Start of PASSAGE TO READ

2

The case:

I'm attempting to read an XML file, extract a small amount of data from it using BeautifulSoup, add the data to a dictionary, close the file and then progress to the next file. Once I've extracted the data I need, the file should be closed and released from memory.

The problem:

The program will eventually halt with a memory error and task-manager clearly shows an increasing amount of memory consumption after each file, leading me to believe my files aren't being properly closed or released from memory. In my environment, this will happen after reading roughly 200 files.

Things I've tried without success:

  • Collect garbage with gc.collect() (Doesn't seem to make a difference)

  • Decompose the file with soup.decompose() (Doesn't seem to make a difference)

  • Various files of different sizes

  • SoupStrainer (Next to no difference with/without it)

2 "solutions" I found:

  • Force the script to restart itself after a while (Not optimal)

  • 64-bit version and more physical ram (Not optimal)

Info about the files:

  • Ranging from 100kb to 5mb in size
  • 10.000 to 70.000 lines per file.
  • Standard .xml formatting

Example of XML structure / snippet from file. (Can be up to 70.000 lines of this):

<!-- language: xml -->
<Partner>
  <Language>en-US</Language>
  <PartnerRole>stackoverflow1</PartnerRole>
  <IsSalesAreaDependent>True</IsSalesAreaDependent>
  <ContactPerson>
    <ContactPerson>
      <Language>en-US</Language>
    </ContactPerson>
  </ContactPerson>
  <InheritFromSoldTo>True</InheritFromSoldTo>
  <SalesAreaData>
    <SalesAreaData>
      <Language>en-US</Language>
      <Valid>False</Valid>
      <SalesOrganization>stackoverflow2</SalesOrganization>
      <DistributionChannel>stackoverflow3</DistributionChannel>
      <SalesDivision>stackoverflow4</SalesDivision>
      <CustomerGroup />
      <Currency>stackoverflow5</Currency>
      <PriceGroup />
      <PriceList>stackoverflow6</PriceList>
      <ShippingConditions />
      <Plant />
      <PaymentTerms />
    </SalesAreaData>
  </SalesAreaData>
  <CustomerHierarchy />
</Partner>

Code:

for fname in glob.glob(path+"/Quotes/**/*.quote"): #Further define path

    with open(fname, encoding="utf8") as open_file:

        gc.collect()
        counter += 1
        contents = open_file.read()
        soup = BeautifulSoup(contents, 'lxml')

        try:
            results = ("("+str(counter)+") " + " Ref: " + soup.quickref.string + " Last modified: " + soup.modifieddate.string)
            bsize = os.path.getsize(fname)
            totalsize += bsize

            tempdata = (soup.modifieddate.string, soup.quickref.string, soup.ownerusername.string, soup.companyname.string, soup.totalnetvalue.string, fname)
            dictHolder[counter] = tempdata

        except AttributeError:

            results = "("+ str(counter) + ")" + "Invalid data / corrupted file, please check: " + fname
            corruptCounter += 1

        soup.decompose()
        gc.collect()
        print (results)

End of PASSAGE TO READ

■ TASK LIST:
1. Please reproduce the BeautifulSoup post, everything from "dictHolder[counter] = tempdata" down to "print (results)".
2. In the BeautifulSoup post, after reading roughly how many files does the program run into the memory error?
The listing that follows the BeautifulSoup post is not needed.

Start of DATASET EXTRACT

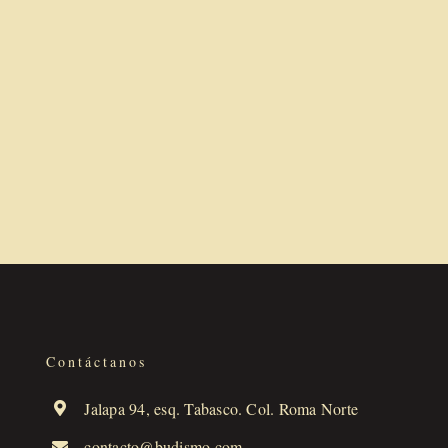
actividades,
actividades,
actividades,
Contáctanos
Jalapa 94, esq. Tabasco. Col. Roma Norte
contacto@budismo.com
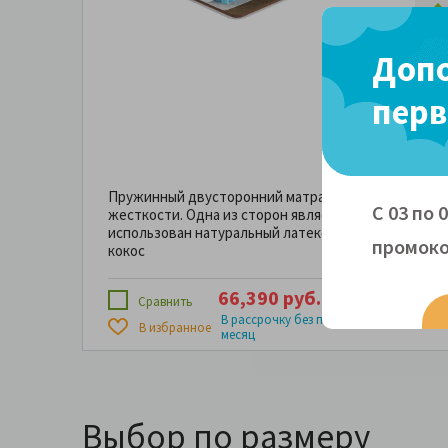
19 с
Допо
перв
170
Пружинный двусторонний матрас со сторонами ра
С 03 по 
жесткости. Одна из сторон является умеренно мяг
использован натуральный латекс, вторая сторона
промоко
кокос
66,390 руб.
4 х
16,
165,975 руб.
Сравнить
5,532 р
В рассрочку без переплаты за
В избранное
месяц
Выбор по размеру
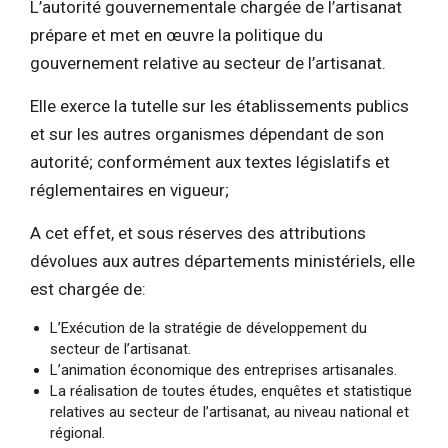
L’autorité gouvernementale chargée de l’artisanat
prépare et met en œuvre la politique du
gouvernement relative au secteur de l’artisanat.
Elle exerce la tutelle sur les établissements publics
et sur les autres organismes dépendant de son
autorité; conformément aux textes législatifs et
réglementaires en vigueur;
A cet effet, et sous réserves des attributions
dévolues aux autres départements ministériels, elle
est chargée de:
L’Exécution de la stratégie de développement du
secteur de l’artisanat.
L’animation économique des entreprises artisanales.
La réalisation de toutes études, enquêtes et statistique
relatives au secteur de l’artisanat, au niveau national et
régional.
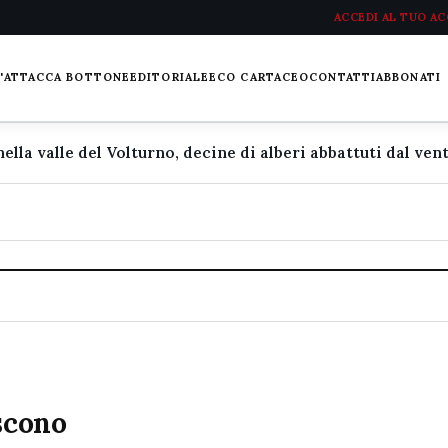
ACCEDI AL TUO A
L'ATTACCA BOTTONE
EDITORIALE
ECO CARTACEO
CONTATTI
ABBONATI
iscono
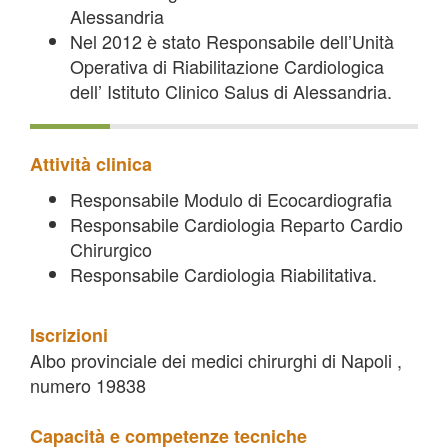
Alessandria
Nel 2012 è stato Responsabile dell’Unità
Operativa di Riabilitazione Cardiologica
dell’ Istituto Clinico Salus di Alessandria.
Attività clinica
Responsabile Modulo di Ecocardiografia
Responsabile Cardiologia Reparto Cardio
Chirurgico
Responsabile Cardiologia Riabilitativa.
Iscrizioni
Albo provinciale dei medici chirurghi di Napoli ,
numero 19838
Capacità e competenze tecniche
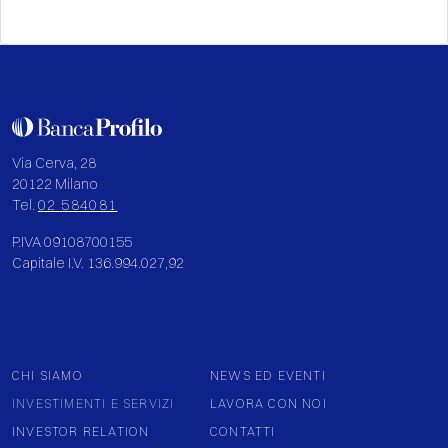
Via Cerva, 28
20122 Milano
Tel.
02 584081
P.IVA 09108700155
Capitale I.V. 136.994.027,92
CHI SIAMO
NEWS ED EVENTI
INVESTIMENTI E SERVIZI
LAVORA CON NOI
INVESTOR RELATION
CONTATTI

End of DATASET EXTRACT

■ SOLUTIONS BELOW:
1.
dictHolder[counter] = tempdata

        except AttributeError:

            results = "("+ str(counter) + ")" + "Invalid data / corrupted file, please check: " + fname
            corruptCounter += 1

        soup.decompose()
        gc.collect()
        print (results)

2. Roughly 200 files.